2884.jpgオオヤドリカニムシMegachernes ryugadensis。九州にて。

コウモリが多数住む洞窟内で、クソの山に埋もれた木っ端の裏に大量に取り付いていた。地中に住む小型哺乳類の体に便乗することで知られる。コウモリにも間違いなく付くはずだが、実例を聞かない。
日本土壌動物検索図鑑によれば、オオヤドリカニムシは北海道から本州までの分布となっているが、九州と四国にも明らかにいる。だいたい種小名は四国の龍河洞にちなんでいるのではなかろうか。九州四国のは別種にでもなったのか。

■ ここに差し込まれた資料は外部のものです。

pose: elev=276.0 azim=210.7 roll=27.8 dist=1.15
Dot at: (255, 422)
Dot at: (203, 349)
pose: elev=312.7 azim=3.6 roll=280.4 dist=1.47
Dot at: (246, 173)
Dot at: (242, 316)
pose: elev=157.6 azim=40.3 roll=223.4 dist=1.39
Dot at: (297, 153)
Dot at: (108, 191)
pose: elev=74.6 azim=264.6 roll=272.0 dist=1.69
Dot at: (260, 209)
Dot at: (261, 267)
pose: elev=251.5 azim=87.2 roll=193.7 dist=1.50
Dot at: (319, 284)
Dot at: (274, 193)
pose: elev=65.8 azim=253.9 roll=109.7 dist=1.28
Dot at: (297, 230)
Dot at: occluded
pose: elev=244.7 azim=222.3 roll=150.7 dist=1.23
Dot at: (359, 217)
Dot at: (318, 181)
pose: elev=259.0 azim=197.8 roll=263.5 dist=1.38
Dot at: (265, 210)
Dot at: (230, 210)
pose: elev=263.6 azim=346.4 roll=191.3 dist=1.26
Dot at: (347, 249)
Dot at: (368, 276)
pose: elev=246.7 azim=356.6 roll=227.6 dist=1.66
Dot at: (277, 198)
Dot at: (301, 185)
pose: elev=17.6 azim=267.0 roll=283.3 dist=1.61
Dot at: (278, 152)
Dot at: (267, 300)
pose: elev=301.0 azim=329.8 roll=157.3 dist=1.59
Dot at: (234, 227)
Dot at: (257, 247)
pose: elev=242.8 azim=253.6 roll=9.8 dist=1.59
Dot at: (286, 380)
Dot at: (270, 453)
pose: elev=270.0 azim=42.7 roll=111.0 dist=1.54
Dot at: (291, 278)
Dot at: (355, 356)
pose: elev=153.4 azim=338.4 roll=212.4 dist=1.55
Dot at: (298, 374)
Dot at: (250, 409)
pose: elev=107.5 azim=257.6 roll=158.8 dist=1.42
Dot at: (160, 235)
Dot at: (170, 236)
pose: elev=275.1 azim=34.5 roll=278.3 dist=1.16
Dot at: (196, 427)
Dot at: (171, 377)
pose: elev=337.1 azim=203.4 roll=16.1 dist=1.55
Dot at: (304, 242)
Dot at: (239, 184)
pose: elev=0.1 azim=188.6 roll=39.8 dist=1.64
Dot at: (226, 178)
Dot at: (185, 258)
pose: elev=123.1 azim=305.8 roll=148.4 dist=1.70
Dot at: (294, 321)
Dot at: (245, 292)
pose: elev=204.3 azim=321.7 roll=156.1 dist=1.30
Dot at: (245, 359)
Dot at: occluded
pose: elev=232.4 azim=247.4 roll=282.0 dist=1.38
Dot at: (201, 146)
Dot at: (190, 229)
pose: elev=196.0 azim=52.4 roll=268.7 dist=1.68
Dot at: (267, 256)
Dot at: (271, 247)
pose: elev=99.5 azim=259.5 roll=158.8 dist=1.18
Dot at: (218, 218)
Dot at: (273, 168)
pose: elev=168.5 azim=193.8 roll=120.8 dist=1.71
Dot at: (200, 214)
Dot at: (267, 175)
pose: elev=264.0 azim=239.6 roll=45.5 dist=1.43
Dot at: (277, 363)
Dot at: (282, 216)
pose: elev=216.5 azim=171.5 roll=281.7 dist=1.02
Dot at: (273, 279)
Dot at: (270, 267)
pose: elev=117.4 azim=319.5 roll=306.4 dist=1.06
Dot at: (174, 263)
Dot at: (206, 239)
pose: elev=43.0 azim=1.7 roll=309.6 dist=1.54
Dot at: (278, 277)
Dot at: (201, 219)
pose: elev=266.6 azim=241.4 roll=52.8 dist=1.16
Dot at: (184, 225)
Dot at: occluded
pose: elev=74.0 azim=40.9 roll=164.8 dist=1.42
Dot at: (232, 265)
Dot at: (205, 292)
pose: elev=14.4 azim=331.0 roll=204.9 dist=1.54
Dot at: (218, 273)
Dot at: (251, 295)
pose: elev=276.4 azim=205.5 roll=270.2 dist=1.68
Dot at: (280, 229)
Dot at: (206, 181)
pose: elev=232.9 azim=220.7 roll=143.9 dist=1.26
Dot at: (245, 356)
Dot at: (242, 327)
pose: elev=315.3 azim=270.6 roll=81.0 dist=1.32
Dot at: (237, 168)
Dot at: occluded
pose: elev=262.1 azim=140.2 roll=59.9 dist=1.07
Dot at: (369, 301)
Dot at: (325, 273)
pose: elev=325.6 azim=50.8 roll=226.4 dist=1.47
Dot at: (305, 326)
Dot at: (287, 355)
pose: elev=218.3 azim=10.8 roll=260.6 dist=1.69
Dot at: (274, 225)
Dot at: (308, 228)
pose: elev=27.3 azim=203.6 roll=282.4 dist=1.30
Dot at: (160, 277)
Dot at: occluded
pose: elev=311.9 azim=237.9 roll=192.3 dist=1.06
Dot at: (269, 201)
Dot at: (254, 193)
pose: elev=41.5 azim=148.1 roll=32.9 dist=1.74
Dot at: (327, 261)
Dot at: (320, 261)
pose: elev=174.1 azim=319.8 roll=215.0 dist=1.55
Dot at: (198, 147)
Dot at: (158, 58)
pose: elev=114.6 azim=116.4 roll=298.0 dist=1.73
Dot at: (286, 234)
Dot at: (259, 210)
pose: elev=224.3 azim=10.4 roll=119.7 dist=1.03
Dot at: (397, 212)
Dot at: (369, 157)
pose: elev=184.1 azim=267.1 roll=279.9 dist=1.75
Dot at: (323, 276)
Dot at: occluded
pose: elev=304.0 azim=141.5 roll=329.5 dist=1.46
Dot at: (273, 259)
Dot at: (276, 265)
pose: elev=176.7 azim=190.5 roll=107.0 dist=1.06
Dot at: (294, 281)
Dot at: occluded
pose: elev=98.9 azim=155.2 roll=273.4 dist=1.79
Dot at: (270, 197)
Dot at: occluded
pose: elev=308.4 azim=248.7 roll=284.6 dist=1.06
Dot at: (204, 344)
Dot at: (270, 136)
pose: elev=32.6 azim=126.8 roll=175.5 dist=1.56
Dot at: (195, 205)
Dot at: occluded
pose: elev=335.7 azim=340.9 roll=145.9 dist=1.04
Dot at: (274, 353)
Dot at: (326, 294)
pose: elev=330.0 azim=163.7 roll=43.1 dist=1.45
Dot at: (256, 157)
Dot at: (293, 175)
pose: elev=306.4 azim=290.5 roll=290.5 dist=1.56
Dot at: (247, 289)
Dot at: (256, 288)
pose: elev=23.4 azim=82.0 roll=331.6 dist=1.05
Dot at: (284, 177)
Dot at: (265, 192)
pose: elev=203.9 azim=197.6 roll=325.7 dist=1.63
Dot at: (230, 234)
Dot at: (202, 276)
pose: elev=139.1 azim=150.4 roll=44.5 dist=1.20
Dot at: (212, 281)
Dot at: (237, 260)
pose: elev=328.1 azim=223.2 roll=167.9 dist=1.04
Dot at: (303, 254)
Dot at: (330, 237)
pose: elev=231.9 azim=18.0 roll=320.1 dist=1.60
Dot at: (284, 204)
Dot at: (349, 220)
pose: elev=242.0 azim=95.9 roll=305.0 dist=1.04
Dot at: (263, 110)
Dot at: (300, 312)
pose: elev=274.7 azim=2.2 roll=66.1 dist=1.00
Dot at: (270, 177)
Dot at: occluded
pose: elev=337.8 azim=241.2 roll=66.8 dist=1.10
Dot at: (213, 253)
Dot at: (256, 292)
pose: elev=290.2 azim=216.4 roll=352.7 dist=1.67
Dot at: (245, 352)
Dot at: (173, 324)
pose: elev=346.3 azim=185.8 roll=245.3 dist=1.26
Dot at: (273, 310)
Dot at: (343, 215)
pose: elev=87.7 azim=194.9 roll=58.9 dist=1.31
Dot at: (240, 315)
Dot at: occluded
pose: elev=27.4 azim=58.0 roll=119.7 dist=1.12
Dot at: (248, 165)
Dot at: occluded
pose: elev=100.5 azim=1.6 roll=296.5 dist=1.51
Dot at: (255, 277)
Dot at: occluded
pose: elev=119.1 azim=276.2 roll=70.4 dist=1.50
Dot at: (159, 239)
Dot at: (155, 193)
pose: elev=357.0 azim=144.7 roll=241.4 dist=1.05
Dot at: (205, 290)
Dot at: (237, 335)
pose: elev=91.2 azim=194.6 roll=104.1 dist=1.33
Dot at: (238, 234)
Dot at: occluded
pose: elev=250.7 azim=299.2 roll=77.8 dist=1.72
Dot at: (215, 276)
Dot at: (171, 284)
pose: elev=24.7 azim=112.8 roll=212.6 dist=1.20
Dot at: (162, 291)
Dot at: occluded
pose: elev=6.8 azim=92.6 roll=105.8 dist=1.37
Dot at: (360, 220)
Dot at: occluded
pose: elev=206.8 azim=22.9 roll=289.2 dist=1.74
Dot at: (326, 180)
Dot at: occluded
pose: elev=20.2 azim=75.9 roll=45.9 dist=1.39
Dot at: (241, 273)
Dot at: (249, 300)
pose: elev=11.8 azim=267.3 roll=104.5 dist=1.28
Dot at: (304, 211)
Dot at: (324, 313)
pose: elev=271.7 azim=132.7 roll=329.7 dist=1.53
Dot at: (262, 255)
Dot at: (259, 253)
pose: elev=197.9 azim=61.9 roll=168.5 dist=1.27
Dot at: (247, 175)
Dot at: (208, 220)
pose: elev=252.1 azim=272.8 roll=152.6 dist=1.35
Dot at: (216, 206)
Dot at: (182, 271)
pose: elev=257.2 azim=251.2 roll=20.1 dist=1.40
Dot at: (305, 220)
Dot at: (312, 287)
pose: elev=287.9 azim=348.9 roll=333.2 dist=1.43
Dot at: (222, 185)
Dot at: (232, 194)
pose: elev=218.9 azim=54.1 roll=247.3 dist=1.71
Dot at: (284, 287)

2782.jpgアキヤマアカザトウムシIdzubius akiyamae。浦の星ナントカ学園を望む山にて。

石を裏返すとよく見つかるが、それらは例外なく地蔵のように動かない姿ばかり。本来どのような振る舞いをしているのか知らない。

2784.jpgアカツノカニムシPararoncus japonicus。浦の星ナントカ学園を臨む山にて。

各地の石下に珍しくない。どういうわけか冬しか見かけない。

2743.jpgウンゼンホラヒメグモNesticus yaginumai

長崎に固有の地下性生物で、長崎に分布する唯一の大形ホラヒメグモ。県内のごく限られたエリアにのみ見られるが、産地の一つたる某洞窟は、内部の過剰な観光整備により生息状況が芳しくない。

長崎県レッドデータ掲載種。

2729.jpgシロオビトリノフンダマシCyrtarachne nagasakiensisの網。山口にて。

夜行性で、夜のみ網を張る。基本的に網は一般的なクモの巣のように丸い形だが、横糸の本数が恐ろしく少ない。すなわち、横糸同士の間隔が離れており、目のやたら粗い作りをしている。そのため、獲物は「網」にかかるのではなく「糸」にかかって捕らえられる。この類のクモの網には、主として蛾がかかる事が多いらしい。

かつてトリノフンダマシは、網を張らないと言われていた。深夜になってからでないと網を張らないため、造網習性が明らかになるのが遅れたという内容の話を、昔どこかで読んだと覚えている。
俺にはその話がどうにも腑に落ちない。夜行性のクモなどいくらでもいるのだから、クモを専門とするフィールドワーカーならば深夜クモを探して徘徊する者くらい古くからいたはずだ。そんなに近代になってからようやくその程度のことが判明したというのが、信じがたい。なお、上の写真が撮影されたのはせいぜい夜9時前後である。